Hester Harbison recalled in her letter, “The first class graduated from California College consisted of one 16-year-old girl, myself. ... So, Edwin, your grandmother-to-be was nearly the whole show on the stage of California College, June 2, 1875. She played a piano solo, read an essay, and received her diploma from the hands of Dr. Worrall, whose remarks were so prolonged, and mostly about the lone graduate, that she could not quite keep back her tears. I don’t think it was a good show, but it was a never-to-be-forgotten ordeal.”
Not only was Hester the sole graduate that year, but she remembered, ” ... that diploma I showed you was not given me at commencement. The cost was too great to have only one diploma printed as it had to be done in the city. I was handed the diploma of the mathematics teacher, Professor Kelly. I received my own with the graduating class the following year.”
The college also served as a center of entertainment in the growing town. Willis Jepson noted in his diary, “The real entertainment of those days were the Friday afternoons or ‘speakings’ at the district school, or the Friday evening exhibitions at the college. It was the college exhibitions that Ceph Bateman acquired a real fame in our town. Most every child in school was called up to speak a piece. If you could do a little better than the ordinary run, your effort became a recitation, even though your legs shook beneath you in a frenzy of stage fright.

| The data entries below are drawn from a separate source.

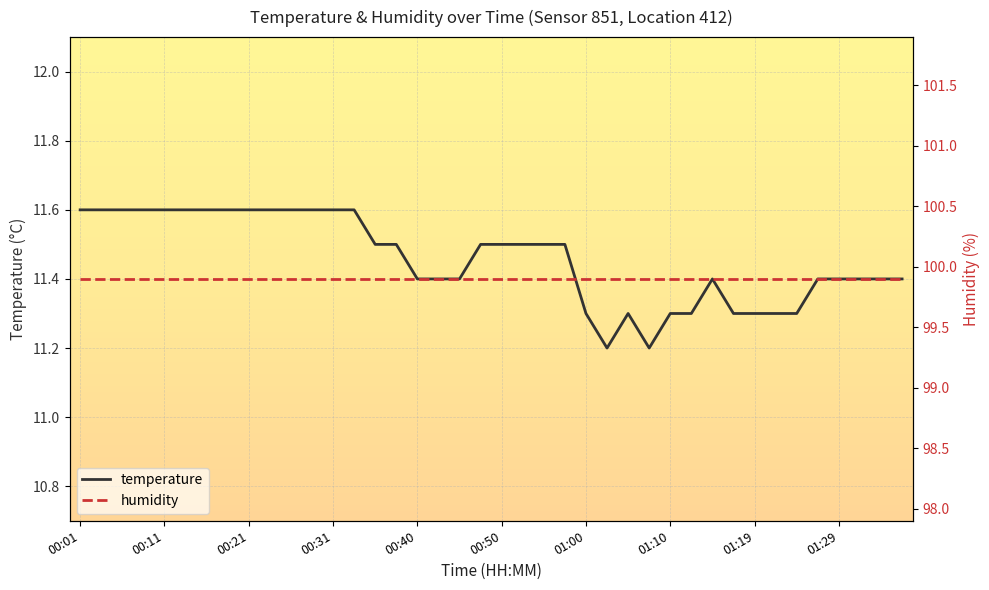

Is it true that the value at 01:07 is 11.2?

True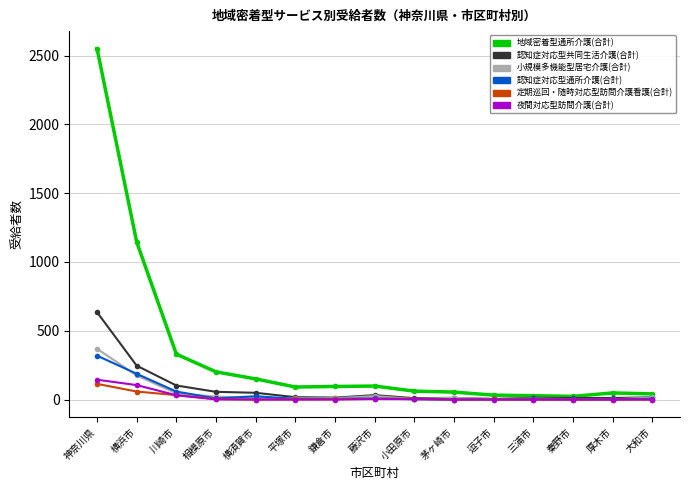

How many distinct data groups are displayed?

6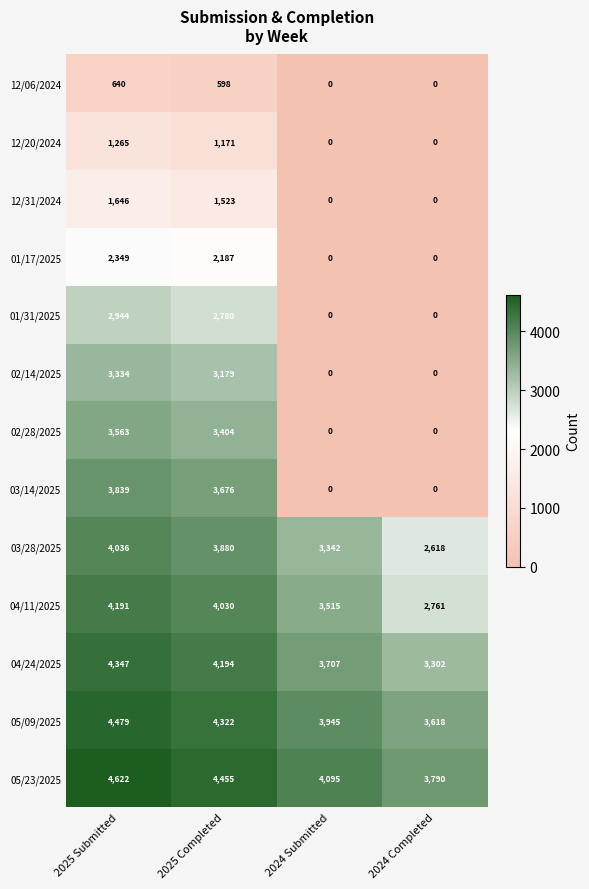

Which series has the largest total across all categories?

05/23/2025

If, however, you had sufficient self-control to use your arms a bit in emphasis of what was given out by your tongue, then your piece became a declamation. For rare spirits on the school stage there was reserved the real heights of glory, an ovation, where graceful and forceful gestures clinched the awful periods as they rolled mightily forth. For Ceph Bateman was reserved the ovation. He was equal to it.

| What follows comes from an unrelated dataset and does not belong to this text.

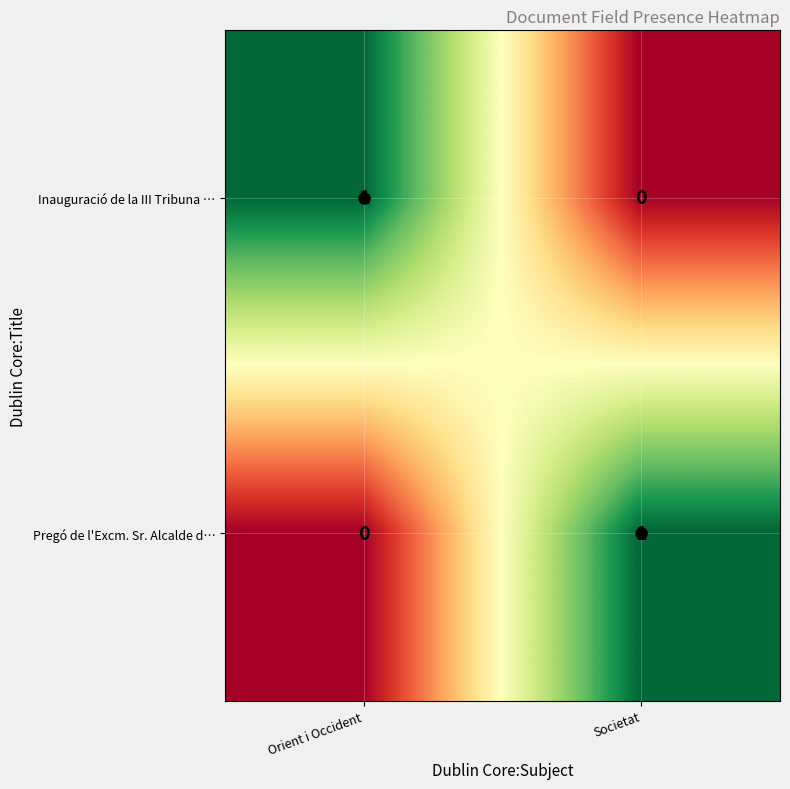

At Orient i Occident, list the series in order from smallest to largest.

Pregó de l'Excm. Sr. Alcalde d…, Inauguració de la III Tribuna …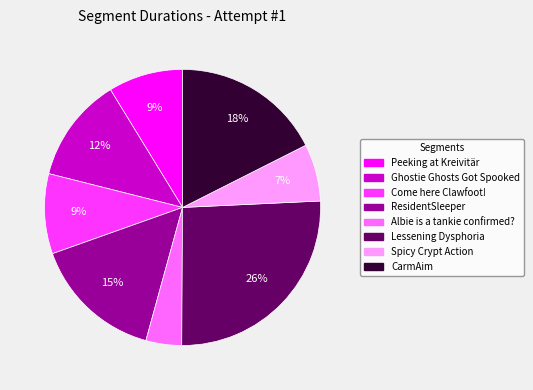

Between Albie is a tankie confirmed? and CarmAim, which is larger?

CarmAim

“There was something of a real atmosphere of a college town tho’ not deep-rooted. For example my father took my sister Lucy Frances into the bookstore and told her to select any book she chose for a Christmas present, in December 1876. She selected Milton’s poems, and I remember her face as she sat reading at home, lightened and rarified by the glory of the ‘Paradise Lost.’ And there were many more fine books in that bookstore. I looked at them with wonder and almost awe. With the going of the college the bookstore disappeared. You could not have bought Milton in our town in 1896 or 1906 or any of the great books of the world.”
Though the community continued to support it financially, California College, too, had to close its gates in 1881. In its place, the California Normal and Scientific School was opened in the same year and served as the community high school until it was torn down in 1890. In 1898, the Vacaville High School was erected on the same site and remained there until 1950.